Pioneer drills down on its Eagle Ford, Permian acreage

An oil & gas drilling rig is drilling a well for Pioneer Natural Resources in the Eagle Ford Shale formation near Yorktown in 2012. (Photo by Eddie Seal for The Texas Tribune An oil & gas drilling rig is drilling a well for Pioneer Natural Resources in the Eagle Ford Shale formation near Yorktown in 2012. (Photo by Eddie Seal for The Texas Tribune

Pioneer Natural Resources is getting 37,000 barrels of oil equivalent per day in the Eagle Ford Shale, an increase of about 12 percent from the fourth quarter of last year.

In its first quarter call with analysts recently, Timothy Dove, president and chief operating officer, said the company plans to drill 130 Eagle Ford wells this year, mostly in liquids-rich areas.

“We’re minimizing any sort of dry gas drilling, as we speak. The economics on the oil and condensate drillings is so much better than natural gas drilling even with an increase in natural gas prices,” Dove said.

But it isn’t necessarily looking at selling off its dry-gas acreage. “We’re kind of in the process of seeing where natural gas prices are going to go. Right now, we do have a substantial amount of our acreage held by production,” Dove said. So that’s something that we can assess through time.”

The company is also trimming costs. It is moving into pad drilling, placing multiple wells per site, which saves about $600,000 to $700,000 per well.
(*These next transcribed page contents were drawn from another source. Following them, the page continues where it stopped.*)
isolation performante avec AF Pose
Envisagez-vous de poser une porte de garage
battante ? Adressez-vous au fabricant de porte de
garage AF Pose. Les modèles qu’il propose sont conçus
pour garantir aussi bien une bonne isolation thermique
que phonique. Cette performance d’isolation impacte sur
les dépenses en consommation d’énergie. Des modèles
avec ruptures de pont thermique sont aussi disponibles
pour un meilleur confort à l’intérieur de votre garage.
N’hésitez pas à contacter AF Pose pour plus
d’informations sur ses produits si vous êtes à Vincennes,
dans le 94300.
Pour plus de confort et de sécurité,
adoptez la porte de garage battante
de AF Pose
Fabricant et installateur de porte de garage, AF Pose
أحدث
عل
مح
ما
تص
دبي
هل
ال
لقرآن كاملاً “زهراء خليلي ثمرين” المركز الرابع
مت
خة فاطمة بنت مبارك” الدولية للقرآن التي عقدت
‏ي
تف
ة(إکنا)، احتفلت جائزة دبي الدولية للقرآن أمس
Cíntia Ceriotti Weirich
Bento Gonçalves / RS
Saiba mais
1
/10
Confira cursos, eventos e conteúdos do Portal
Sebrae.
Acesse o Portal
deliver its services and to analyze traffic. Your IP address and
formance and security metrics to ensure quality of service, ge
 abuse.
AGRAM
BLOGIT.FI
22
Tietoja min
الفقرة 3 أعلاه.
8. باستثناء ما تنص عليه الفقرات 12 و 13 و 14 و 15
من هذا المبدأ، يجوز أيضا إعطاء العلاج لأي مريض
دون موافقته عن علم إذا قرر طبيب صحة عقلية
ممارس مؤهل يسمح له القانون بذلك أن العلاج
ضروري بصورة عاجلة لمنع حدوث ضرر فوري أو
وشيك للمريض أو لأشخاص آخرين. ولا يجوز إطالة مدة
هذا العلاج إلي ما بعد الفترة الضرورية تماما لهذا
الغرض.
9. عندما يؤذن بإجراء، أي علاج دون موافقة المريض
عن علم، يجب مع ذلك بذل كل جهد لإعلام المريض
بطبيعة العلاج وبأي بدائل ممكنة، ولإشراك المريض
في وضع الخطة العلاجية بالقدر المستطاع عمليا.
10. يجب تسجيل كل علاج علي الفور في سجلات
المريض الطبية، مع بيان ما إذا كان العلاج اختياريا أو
And because it’s not driving equipment all over the region – (which companies must do at first so that they drill their various acres quickly enough to “hold” their mineral leases) – it’s able to drill with 10 rigs this year instead of 12 like it did last year.

Pioneer is also using more white sand for its fracturing operations than ceramic proppants, which saves $700,000 on its hydraulic fracturing costs.

It’s completed most of its Eagle Ford central gas processing facilities, but will add one more next year. “So in summary, Eagle Ford is hitting on all cylinders, and we expect this level of performance to continue into the future,” Dove said.

(Pioneer and its subsidiaries had about 430 employees in Bee, DeWitt and Victoria counties as of January).

But the Irving-based Pioneer really, really likes its Permian Basin acreage.

It says the Spraberry/Wolfcamp formations in West Texas are the country’s biggest oil field, with an estimated 50 billion barrels.

By comparision, the Eagle Ford has an estimated 26 billion barrels, the Bakken Shale has 12 billion to 13 billion barrels, according to various sources compiled by Pioneer.

During the call with analysts, company executives said production from the Permian will grow to 2.5 million barrels of oil equivalent per day, and that Pioneer ultimately will have about 750,000 barrels of oil equivalent per day. (And it is getting a 70 to 75 percent cut of crude oil, with the remainder natural gas and natural gas liquids).

Pioneer has a vertical drilling program in the Spraberry and a horizontal drilling program in the Wolfcamp. It’s in a recently-announced joint venture in the Wolfcamp with the Beijing-based Sinochem, which purchased a 40 percent stake.